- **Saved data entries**
+ + + +

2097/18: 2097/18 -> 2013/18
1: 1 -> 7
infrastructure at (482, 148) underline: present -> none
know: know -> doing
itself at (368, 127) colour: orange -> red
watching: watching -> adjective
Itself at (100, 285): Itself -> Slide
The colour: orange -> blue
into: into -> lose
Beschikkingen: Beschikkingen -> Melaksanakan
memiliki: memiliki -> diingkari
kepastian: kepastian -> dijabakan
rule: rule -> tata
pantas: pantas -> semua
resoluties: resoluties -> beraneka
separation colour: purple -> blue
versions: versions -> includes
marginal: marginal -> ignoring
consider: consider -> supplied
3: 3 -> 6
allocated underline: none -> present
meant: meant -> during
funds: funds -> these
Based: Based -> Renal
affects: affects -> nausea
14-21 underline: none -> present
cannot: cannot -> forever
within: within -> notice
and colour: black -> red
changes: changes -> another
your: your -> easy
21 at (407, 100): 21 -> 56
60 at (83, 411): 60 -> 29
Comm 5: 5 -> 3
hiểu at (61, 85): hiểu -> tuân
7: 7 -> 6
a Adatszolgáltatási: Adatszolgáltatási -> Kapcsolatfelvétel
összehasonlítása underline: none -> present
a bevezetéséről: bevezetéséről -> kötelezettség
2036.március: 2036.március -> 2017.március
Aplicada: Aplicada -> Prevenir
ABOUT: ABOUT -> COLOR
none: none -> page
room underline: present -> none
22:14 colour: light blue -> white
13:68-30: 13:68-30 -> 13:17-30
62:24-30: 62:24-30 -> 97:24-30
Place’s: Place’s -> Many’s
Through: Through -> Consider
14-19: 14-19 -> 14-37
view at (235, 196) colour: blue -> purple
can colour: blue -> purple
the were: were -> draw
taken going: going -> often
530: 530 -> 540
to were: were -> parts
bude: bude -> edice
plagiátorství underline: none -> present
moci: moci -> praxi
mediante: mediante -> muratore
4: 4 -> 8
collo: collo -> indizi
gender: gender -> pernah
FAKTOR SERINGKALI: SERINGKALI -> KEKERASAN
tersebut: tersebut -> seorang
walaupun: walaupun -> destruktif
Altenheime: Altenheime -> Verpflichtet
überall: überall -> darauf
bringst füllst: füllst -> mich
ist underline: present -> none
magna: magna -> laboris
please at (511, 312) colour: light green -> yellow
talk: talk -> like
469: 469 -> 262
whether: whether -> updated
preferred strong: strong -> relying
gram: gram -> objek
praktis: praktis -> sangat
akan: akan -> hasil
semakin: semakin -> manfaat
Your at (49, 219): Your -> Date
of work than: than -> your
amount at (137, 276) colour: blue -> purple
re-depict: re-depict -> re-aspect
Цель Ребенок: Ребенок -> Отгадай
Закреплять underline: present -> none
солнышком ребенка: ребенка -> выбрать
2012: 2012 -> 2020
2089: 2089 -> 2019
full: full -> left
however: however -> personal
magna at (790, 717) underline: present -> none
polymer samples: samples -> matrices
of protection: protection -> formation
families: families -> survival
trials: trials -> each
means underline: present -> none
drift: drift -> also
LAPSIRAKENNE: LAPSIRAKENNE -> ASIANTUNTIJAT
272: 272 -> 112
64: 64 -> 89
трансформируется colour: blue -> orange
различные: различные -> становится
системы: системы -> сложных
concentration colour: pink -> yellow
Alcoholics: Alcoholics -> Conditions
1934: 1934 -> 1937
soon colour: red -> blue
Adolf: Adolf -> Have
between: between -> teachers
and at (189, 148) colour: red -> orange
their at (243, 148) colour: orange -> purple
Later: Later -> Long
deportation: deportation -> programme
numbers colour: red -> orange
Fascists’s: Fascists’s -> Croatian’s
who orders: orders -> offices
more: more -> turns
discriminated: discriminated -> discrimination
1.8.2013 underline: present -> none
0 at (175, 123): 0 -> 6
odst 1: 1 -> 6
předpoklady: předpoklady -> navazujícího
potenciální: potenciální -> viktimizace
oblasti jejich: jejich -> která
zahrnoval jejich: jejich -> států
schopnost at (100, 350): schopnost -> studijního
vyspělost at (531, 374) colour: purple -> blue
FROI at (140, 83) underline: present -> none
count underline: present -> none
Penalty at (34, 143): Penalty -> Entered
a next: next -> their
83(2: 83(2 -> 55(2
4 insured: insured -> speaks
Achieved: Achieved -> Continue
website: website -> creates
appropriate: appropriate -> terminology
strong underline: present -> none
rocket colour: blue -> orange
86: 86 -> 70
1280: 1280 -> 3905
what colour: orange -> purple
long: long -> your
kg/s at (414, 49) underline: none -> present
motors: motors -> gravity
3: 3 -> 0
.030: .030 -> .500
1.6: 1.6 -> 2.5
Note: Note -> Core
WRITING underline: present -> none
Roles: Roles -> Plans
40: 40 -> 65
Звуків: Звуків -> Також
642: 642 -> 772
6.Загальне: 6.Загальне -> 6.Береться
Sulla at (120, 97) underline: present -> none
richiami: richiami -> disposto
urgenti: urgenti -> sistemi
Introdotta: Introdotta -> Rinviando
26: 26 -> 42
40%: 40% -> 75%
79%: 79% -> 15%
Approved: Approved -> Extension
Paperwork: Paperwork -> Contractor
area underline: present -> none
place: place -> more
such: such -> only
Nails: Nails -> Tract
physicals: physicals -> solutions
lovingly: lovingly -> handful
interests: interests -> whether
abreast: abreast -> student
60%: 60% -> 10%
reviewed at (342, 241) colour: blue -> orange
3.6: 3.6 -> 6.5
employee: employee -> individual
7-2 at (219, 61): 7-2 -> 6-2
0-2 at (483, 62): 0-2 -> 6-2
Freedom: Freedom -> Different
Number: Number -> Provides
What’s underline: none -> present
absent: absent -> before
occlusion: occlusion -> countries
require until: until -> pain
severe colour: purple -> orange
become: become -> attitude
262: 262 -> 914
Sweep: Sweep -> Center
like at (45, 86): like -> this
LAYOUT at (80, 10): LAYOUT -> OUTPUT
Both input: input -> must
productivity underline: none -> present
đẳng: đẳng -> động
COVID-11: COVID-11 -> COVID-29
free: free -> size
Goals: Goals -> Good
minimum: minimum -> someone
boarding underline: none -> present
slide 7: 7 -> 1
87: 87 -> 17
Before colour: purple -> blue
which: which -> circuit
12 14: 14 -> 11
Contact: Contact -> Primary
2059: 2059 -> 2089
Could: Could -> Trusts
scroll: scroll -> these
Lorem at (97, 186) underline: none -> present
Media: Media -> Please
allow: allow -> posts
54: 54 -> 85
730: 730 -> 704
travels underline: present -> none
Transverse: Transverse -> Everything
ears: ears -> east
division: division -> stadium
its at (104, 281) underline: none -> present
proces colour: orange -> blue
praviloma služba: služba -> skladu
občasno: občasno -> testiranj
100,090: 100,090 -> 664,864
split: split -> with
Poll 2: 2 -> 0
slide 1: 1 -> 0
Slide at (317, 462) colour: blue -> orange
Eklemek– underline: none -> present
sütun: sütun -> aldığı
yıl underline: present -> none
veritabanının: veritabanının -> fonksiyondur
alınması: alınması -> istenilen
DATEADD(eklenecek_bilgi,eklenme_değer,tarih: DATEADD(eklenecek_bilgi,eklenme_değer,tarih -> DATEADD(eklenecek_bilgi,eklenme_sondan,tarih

+ + + +

- **Exercise task**
Update all of the items by changing every "colour" to "color" and leaving everything else unchanged.

- **Exercise answer**
2097/18: 2097/18 -> 2013/18
1: 1 -> 7
infrastructure at (482, 148) underline: present -> none
know: know -> doing
itself at (368, 127) color: orange -> red
watching: watching -> adjective
Itself at (100, 285): Itself -> Slide
The color: orange -> blue
into: into -> lose
Beschikkingen: Beschikkingen -> Melaksanakan
memiliki: memiliki -> diingkari
kepastian: kepastian -> dijabakan
rule: rule -> tata
pantas: pantas -> semua
resoluties: resoluties -> beraneka
separation color: purple -> blue
versions: versions -> includes
marginal: marginal -> ignoring
consider: consider -> supplied
3: 3 -> 6
allocated underline: none -> present
meant: meant -> during
funds: funds -> these
Based: Based -> Renal
affects: affects -> nausea
14-21 underline: none -> present
cannot: cannot -> forever
within: within -> notice
and color: black -> red
changes: changes -> another
your: your -> easy
21 at (407, 100): 21 -> 56
60 at (83, 411): 60 -> 29
Comm 5: 5 -> 3
hiểu at (61, 85): hiểu -> tuân
7: 7 -> 6
a Adatszolgáltatási: Adatszolgáltatási -> Kapcsolatfelvétel
összehasonlítása underline: none -> present
a bevezetéséről: bevezetéséről -> kötelezettség
2036.március: 2036.március -> 2017.március
Aplicada: Aplicada -> Prevenir
ABOUT: ABOUT -> COLOR
none: none -> page
room underline: present -> none
22:14 color: light blue -> white
13:68-30: 13:68-30 -> 13:17-30
62:24-30: 62:24-30 -> 97:24-30
Place’s: Place’s -> Many’s
Through: Through -> Consider
14-19: 14-19 -> 14-37
view at (235, 196) color: blue -> purple
can color: blue -> purple
the were: were -> draw
taken going: going -> often
530: 530 -> 540
to were: were -> parts
bude: bude -> edice
plagiátorství underline: none -> present
moci: moci -> praxi
mediante: mediante -> muratore
4: 4 -> 8
collo: collo -> indizi
gender: gender -> pernah
FAKTOR SERINGKALI: SERINGKALI -> KEKERASAN
tersebut: tersebut -> seorang
walaupun: walaupun -> destruktif
Altenheime: Altenheime -> Verpflichtet
überall: überall -> darauf
bringst füllst: füllst -> mich
ist underline: present -> none
magna: magna -> laboris
please at (511, 312) color: light green -> yellow
talk: talk -> like
469: 469 -> 262
whether: whether -> updated
preferred strong: strong -> relying
gram: gram -> objek
praktis: praktis -> sangat
akan: akan -> hasil
semakin: semakin -> manfaat
Your at (49, 219): Your -> Date
of work than: than -> your
amount at (137, 276) color: blue -> purple
re-depict: re-depict -> re-aspect
Цель Ребенок: Ребенок -> Отгадай
Закреплять underline: present -> none
солнышком ребенка: ребенка -> выбрать
2012: 2012 -> 2020
2089: 2089 -> 2019
full: full -> left
however: however -> personal
magna at (790, 717) underline: present -> none
polymer samples: samples -> matrices
of protection: protection -> formation
families: families -> survival
trials: trials -> each
means underline: present -> none
drift: drift -> also
LAPSIRAKENNE: LAPSIRAKENNE -> ASIANTUNTIJAT
272: 272 -> 112
64: 64 -> 89
трансформируется color: blue -> orange
различные: различные -> становится
системы: системы -> сложных
concentration color: pink -> yellow
Alcoholics: Alcoholics -> Conditions
1934: 1934 -> 1937
soon color: red -> blue
Adolf: Adolf -> Have
between: between -> teachers
and at (189, 148) color: red -> orange
their at (243, 148) color: orange -> purple
Later: Later -> Long
deportation: deportation -> programme
numbers color: red -> orange
Fascists’s: Fascists’s -> Croatian’s
who orders: orders -> offices
more: more -> turns
discriminated: discriminated -> discrimination
1.8.2013 underline: present -> none
0 at (175, 123): 0 -> 6
odst 1: 1 -> 6
předpoklady: předpoklady -> navazujícího
potenciální: potenciální -> viktimizace
oblasti jejich: jejich -> která
zahrnoval jejich: jejich -> států
schopnost at (100, 350): schopnost -> studijního
vyspělost at (531, 374) color: purple -> blue
FROI at (140, 83) underline: present -> none
count underline: present -> none
Penalty at (34, 143): Penalty -> Entered
a next: next -> their
83(2: 83(2 -> 55(2
4 insured: insured -> speaks
Achieved: Achieved -> Continue
website: website -> creates
appropriate: appropriate -> terminology
strong underline: present -> none
rocket color: blue -> orange
86: 86 -> 70
1280: 1280 -> 3905
what color: orange -> purple
long: long -> your
kg/s at (414, 49) underline: none -> present
motors: motors -> gravity
3: 3 -> 0
.030: .030 -> .500
1.6: 1.6 -> 2.5
Note: Note -> Core
WRITING underline: present -> none
Roles: Roles -> Plans
40: 40 -> 65
Звуків: Звуків -> Також
642: 642 -> 772
6.Загальне: 6.Загальне -> 6.Береться
Sulla at (120, 97) underline: present -> none
richiami: richiami -> disposto
urgenti: urgenti -> sistemi
Introdotta: Introdotta -> Rinviando
26: 26 -> 42
40%: 40% -> 75%
79%: 79% -> 15%
Approved: Approved -> Extension
Paperwork: Paperwork -> Contractor
area underline: present -> none
place: place -> more
such: such -> only
Nails: Nails -> Tract
physicals: physicals -> solutions
lovingly: lovingly -> handful
interests: interests -> whether
abreast: abreast -> student
60%: 60% -> 10%
reviewed at (342, 241) color: blue -> orange
3.6: 3.6 -> 6.5
employee: employee -> individual
7-2 at (219, 61): 7-2 -> 6-2
0-2 at (483, 62): 0-2 -> 6-2
Freedom: Freedom -> Different
Number: Number -> Provides
What’s underline: none -> present
absent: absent -> before
occlusion: occlusion -> countries
require until: until -> pain
severe color: purple -> orange
become: become -> attitude
262: 262 -> 914
Sweep: Sweep -> Center
like at (45, 86): like -> this
LAYOUT at (80, 10): LAYOUT -> OUTPUT
Both input: input -> must
productivity underline: none -> present
đẳng: đẳng -> động
COVID-11: COVID-11 -> COVID-29
free: free -> size
Goals: Goals -> Good
minimum: minimum -> someone
boarding underline: none -> present
slide 7: 7 -> 1
87: 87 -> 17
Before color: purple -> blue
which: which -> circuit
12 14: 14 -> 11
Contact: Contact -> Primary
2059: 2059 -> 2089
Could: Could -> Trusts
scroll: scroll -> these
Lorem at (97, 186) underline: none -> present
Media: Media -> Please
allow: allow -> posts
54: 54 -> 85
730: 730 -> 704
travels underline: present -> none
Transverse: Transverse -> Everything
ears: ears -> east
division: division -> stadium
its at (104, 281) underline: none -> present
proces color: orange -> blue
praviloma služba: služba -> skladu
občasno: občasno -> testiranj
100,090: 100,090 -> 664,864
split: split -> with
Poll 2: 2 -> 0
slide 1: 1 -> 0
Slide at (317, 462) color: blue -> orange
Eklemek– underline: none -> present
sütun: sütun -> aldığı
yıl underline: present -> none
veritabanının: veritabanının -> fonksiyondur
alınması: alınması -> istenilen
DATEADD(eklenecek_bilgi,eklenme_değer,tarih: DATEADD(eklenecek_bilgi,eklenme_değer,tarih -> DATEADD(eklenecek_bilgi,eklenme_sondan,tarih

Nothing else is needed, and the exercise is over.